Dataset entries

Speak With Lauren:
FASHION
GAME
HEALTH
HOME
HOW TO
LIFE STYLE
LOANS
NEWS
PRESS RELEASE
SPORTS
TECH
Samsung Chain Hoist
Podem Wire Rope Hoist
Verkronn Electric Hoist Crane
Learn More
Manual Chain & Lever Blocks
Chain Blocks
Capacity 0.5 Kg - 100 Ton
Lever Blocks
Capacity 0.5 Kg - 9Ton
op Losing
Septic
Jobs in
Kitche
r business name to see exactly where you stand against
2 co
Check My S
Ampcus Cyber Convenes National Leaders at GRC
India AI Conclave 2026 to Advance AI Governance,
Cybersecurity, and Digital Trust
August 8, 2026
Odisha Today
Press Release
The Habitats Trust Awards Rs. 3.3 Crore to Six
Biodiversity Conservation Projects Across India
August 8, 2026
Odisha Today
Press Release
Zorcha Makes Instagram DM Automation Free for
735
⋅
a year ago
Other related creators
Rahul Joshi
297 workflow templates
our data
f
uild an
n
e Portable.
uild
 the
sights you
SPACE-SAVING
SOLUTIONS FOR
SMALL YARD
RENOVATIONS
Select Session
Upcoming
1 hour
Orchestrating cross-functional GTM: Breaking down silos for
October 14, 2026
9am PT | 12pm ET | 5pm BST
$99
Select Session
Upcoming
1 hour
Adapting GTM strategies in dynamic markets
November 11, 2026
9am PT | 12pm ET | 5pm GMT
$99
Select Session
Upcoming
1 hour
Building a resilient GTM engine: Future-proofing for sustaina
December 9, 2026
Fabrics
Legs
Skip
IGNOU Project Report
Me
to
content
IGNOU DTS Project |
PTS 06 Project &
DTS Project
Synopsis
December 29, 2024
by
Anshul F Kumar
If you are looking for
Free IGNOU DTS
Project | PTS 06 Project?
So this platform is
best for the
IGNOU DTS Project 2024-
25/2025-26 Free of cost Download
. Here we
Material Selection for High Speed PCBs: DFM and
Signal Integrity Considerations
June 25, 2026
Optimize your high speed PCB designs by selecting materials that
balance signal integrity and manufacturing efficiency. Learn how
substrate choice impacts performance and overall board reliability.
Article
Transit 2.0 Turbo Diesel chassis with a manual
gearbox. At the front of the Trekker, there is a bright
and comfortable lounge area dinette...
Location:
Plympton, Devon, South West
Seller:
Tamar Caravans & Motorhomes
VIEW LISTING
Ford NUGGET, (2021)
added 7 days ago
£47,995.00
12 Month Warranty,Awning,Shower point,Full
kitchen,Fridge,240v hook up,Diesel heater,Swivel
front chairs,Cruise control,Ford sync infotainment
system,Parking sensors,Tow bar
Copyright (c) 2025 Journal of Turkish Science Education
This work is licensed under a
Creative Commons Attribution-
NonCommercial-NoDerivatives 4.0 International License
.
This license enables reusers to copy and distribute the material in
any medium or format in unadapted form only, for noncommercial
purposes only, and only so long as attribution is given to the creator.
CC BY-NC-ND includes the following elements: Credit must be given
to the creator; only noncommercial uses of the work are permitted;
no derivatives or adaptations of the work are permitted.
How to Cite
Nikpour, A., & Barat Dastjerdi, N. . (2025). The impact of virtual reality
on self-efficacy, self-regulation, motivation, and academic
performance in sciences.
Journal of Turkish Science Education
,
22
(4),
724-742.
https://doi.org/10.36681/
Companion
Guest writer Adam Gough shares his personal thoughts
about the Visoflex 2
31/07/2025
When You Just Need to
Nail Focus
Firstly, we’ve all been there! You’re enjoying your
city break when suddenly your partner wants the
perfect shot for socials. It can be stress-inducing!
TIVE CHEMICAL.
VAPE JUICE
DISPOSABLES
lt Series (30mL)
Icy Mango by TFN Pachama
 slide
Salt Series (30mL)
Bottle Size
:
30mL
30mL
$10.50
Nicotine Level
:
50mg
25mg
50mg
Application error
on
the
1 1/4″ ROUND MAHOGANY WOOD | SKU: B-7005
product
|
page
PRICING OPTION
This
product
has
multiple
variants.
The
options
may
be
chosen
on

## Aim of the exercise
Reproduce all of the data above verbatim, line for line.

## Your response
Speak With Lauren:
FASHION
GAME
HEALTH
HOME
HOW TO
LIFE STYLE
LOANS
NEWS
PRESS RELEASE
SPORTS
TECH
Samsung Chain Hoist
Podem Wire Rope Hoist
Verkronn Electric Hoist Crane
Learn More
Manual Chain & Lever Blocks
Chain Blocks
Capacity 0.5 Kg - 100 Ton
Lever Blocks
Capacity 0.5 Kg - 9Ton
op Losing
Septic
Jobs in
Kitche
r business name to see exactly where you stand against
2 co
Check My S
Ampcus Cyber Convenes National Leaders at GRC
India AI Conclave 2026 to Advance AI Governance,
Cybersecurity, and Digital Trust
August 8, 2026
Odisha Today
Press Release
The Habitats Trust Awards Rs. 3.3 Crore to Six
Biodiversity Conservation Projects Across India
August 8, 2026
Odisha Today
Press Release
Zorcha Makes Instagram DM Automation Free for
735
⋅
a year ago
Other related creators
Rahul Joshi
297 workflow templates
our data
f
uild an
n
e Portable.
uild
 the
sights you
SPACE-SAVING
SOLUTIONS FOR
SMALL YARD
RENOVATIONS
Select Session
Upcoming
1 hour
Orchestrating cross-functional GTM: Breaking down silos for
October 14, 2026
9am PT | 12pm ET | 5pm BST
$99
Select Session
Upcoming
1 hour
Adapting GTM strategies in dynamic markets
November 11, 2026
9am PT | 12pm ET | 5pm GMT
$99
Select Session
Upcoming
1 hour
Building a resilient GTM engine: Future-proofing for sustaina
December 9, 2026
Fabrics
Legs
Skip
IGNOU Project Report
Me
to
content
IGNOU DTS Project |
PTS 06 Project &
DTS Project
Synopsis
December 29, 2024
by
Anshul F Kumar
If you are looking for
Free IGNOU DTS
Project | PTS 06 Project?
So this platform is
best for the
IGNOU DTS Project 2024-
25/2025-26 Free of cost Download
. Here we
Material Selection for High Speed PCBs: DFM and
Signal Integrity Considerations
June 25, 2026
Optimize your high speed PCB designs by selecting materials that
balance signal integrity and manufacturing efficiency. Learn how
substrate choice impacts performance and overall board reliability.
Article
Transit 2.0 Turbo Diesel chassis with a manual
gearbox. At the front of the Trekker, there is a bright
and comfortable lounge area dinette...
Location:
Plympton, Devon, South West
Seller:
Tamar Caravans & Motorhomes
VIEW LISTING
Ford NUGGET, (2021)
added 7 days ago
£47,995.00
12 Month Warranty,Awning,Shower point,Full
kitchen,Fridge,240v hook up,Diesel heater,Swivel
front chairs,Cruise control,Ford sync infotainment
system,Parking sensors,Tow bar
Copyright (c) 2025 Journal of Turkish Science Education
This work is licensed under a
Creative Commons Attribution-
NonCommercial-NoDerivatives 4.0 International License
.
This license enables reusers to copy and distribute the material in
any medium or format in unadapted form only, for noncommercial
purposes only, and only so long as attribution is given to the creator.
CC BY-NC-ND includes the following elements: Credit must be given
to the creator; only noncommercial uses of the work are permitted;
no derivatives or adaptations of the work are permitted.
How to Cite
Nikpour, A., & Barat Dastjerdi, N. . (2025). The impact of virtual reality
on self-efficacy, self-regulation, motivation, and academic
performance in sciences.
Journal of Turkish Science Education
,
22
(4),
724-742.
https://doi.org/10.36681/
Companion
Guest writer Adam Gough shares his personal thoughts
about the Visoflex 2
31/07/2025
When You Just Need to
Nail Focus
Firstly, we’ve all been there! You’re enjoying your
city break when suddenly your partner wants the
perfect shot for socials. It can be stress-inducing!
TIVE CHEMICAL.
VAPE JUICE
DISPOSABLES
lt Series (30mL)
Icy Mango by TFN Pachama
 slide
Salt Series (30mL)
Bottle Size
:
30mL
30mL
$10.50
Nicotine Level
:
50mg
25mg
50mg
Application error
on
the
1 1/4″ ROUND MAHOGANY WOOD | SKU: B-7005
product
|
page
PRICING OPTION
This
product
has
multiple
variants.
The
options
may
be
chosen
on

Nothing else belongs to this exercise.